In his final report to the state congress, outgoing interim governor, Salvador Jara Guerrero, insisted that he was leaving Michoacán in a more secure condition than he found it. “Hoy el estado es otro”. Really?
The state’s public prosecutor has now brought the anticipated murder charges against coastal autodefensa leader Cemeí Verdía, former communal police commander of the indigenous community of Ostula. These appear to be related to events on May 26, when assassins last attempted to kill Cemeí. Apparently Michoacán’s state government thinks he and his comrades should have allowed them to do so.
This looks like a more effective way of keeping this popular leader in gaol than the still active charges of theft of barbed wire from a storehouse in Aquila. Dr. José Manuel Mireles Valverde, the other recalcitrant autodefensa leader still in prison, is also likely to remain there for a long time, since even if the charges against him ultimately fail to stick, he is now wrapped up in a legal process that could last for years.
But it seems that others are luckier. Uriel Chávez Mendoza, the former PRI mayor of Apatzingán, the city in the Tierra Caliente that was a stronghold of the Knights Templar cartel, has just been released after 17 months in prison.
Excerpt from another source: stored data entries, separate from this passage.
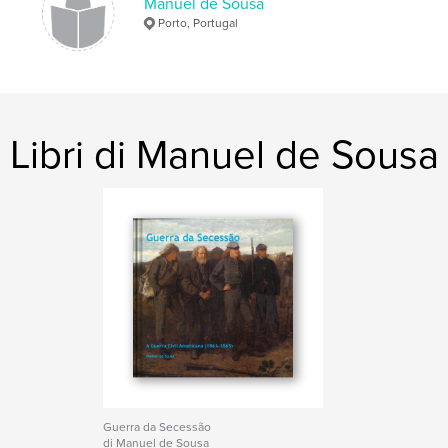
Manuel de Sousa
Porto, Portugal
Libri di Manuel de Sousa
Guerra da Secessão
di Manuel de Sousa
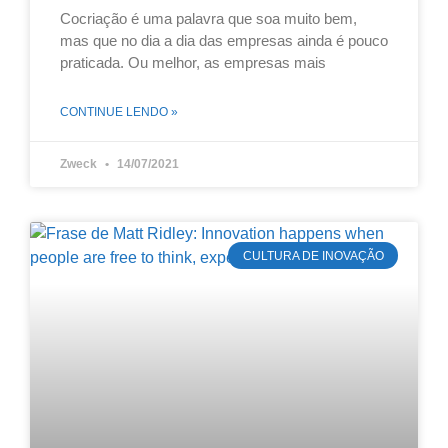
Cocriação é uma palavra que soa muito bem,
mas que no dia a dia das empresas ainda é pouco
praticada. Ou melhor, as empresas mais
CONTINUE LENDO »
Zweck
14/07/2021
CULTURA DE INOVAÇÃO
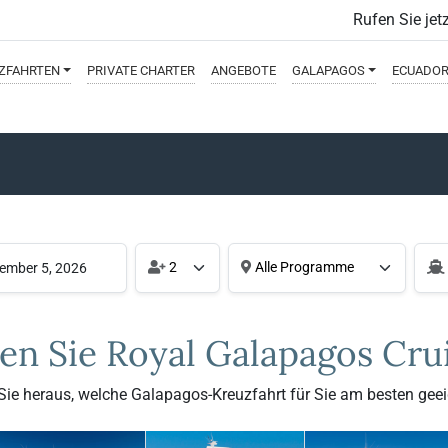
Rufen Sie jet
ZFAHRTEN
PRIVATE
CHARTER
ANGEBOTE
GALAPAGOS
ECUADO
2
Alle Programme
en Sie Royal Galapagos Cru
Sie heraus, welche Galapagos-Kreuzfahrt für Sie am besten geeig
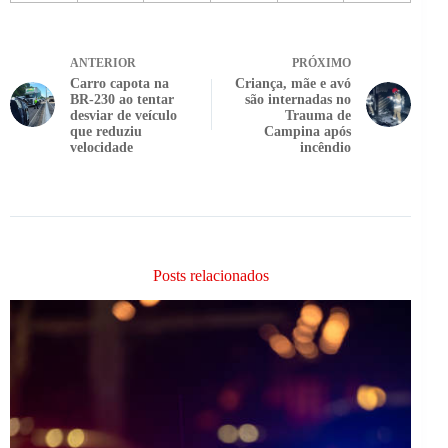
ANTERIOR
PRÓXIMO
Carro capota na
Criança, mãe e avó
BR-230 ao tentar
são internadas no
desviar de veículo
Trauma de
que reduziu
Campina após
velocidade
incêndio
Posts relacionados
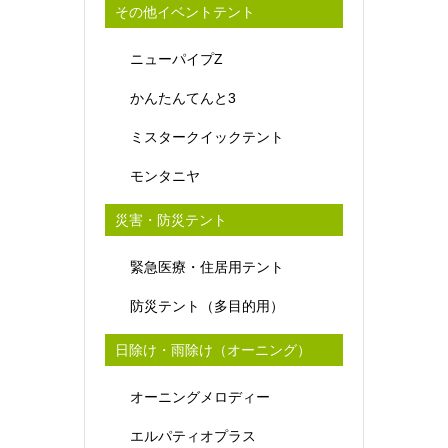
その他イベントテント
ニューパイプZ
かんたんてんと3
ミスタークイックテント
モンタニヤ
災害・防災テント
緊急医療・住居用テント
防災テント（多目的用）
日除け・雨除け（オーニング）
オーニングメロディー
エルパティオプラス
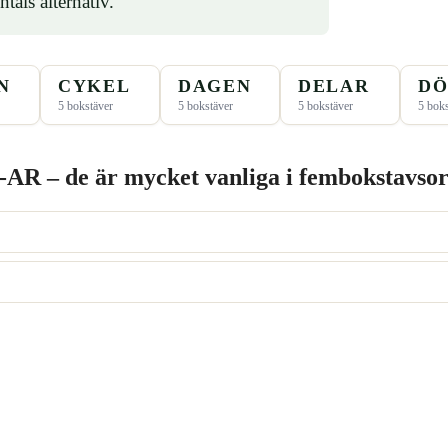
ntals alternativ.
N
CYKEL
DAGEN
DELAR
DÖ
5 bokstäver
5 bokstäver
5 bokstäver
5 boks
-AR – de är mycket vanliga i fembokstavsor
Accused of extorting money from municipal employees and using funds stolen from public coffers to contribute to cartel finances, Mr. Chávez’s links with the Templarios were widely denounced by townspeople. But a judge in Morelia did not find the case made against him by the state prosecutors convincing.
The former mayor of nearby Tepalcatepec, Guillermo Valencia, is quoted in a report on Chávez’s release on the web site of the magazine Proceso as saying (via his Facebook page) that it seems to be no accident that the release happened precisely on the day when the Apatzingán mayor’s constitutional mandate ended: “they manipulate institutions and twist the law as they please, just as if we were living in a dictatorship”.
Michoacán es otro? Yes, if compared with some other place where the rule of law is not a sham, but no if compared with what it’s always been, a place where the rule of law is pretty non-existent for the weak and a much abused tool of power for the strong. Mexico under the PRI was famously called “the perfect dictatorship” by Mario Vargas Llosa. The present PRI regime would be hard put to claim the kind perfection that Vargas Llosa identified in the light of the tide of extra-judicial executions, forced disappearances, and acts of repression against activists and social movements that have cast a deepening shadow over the administration of Enrique Peña Nieto, along with the growing number of political prisoners filling the country’s gaols. But they still know how to play dirty.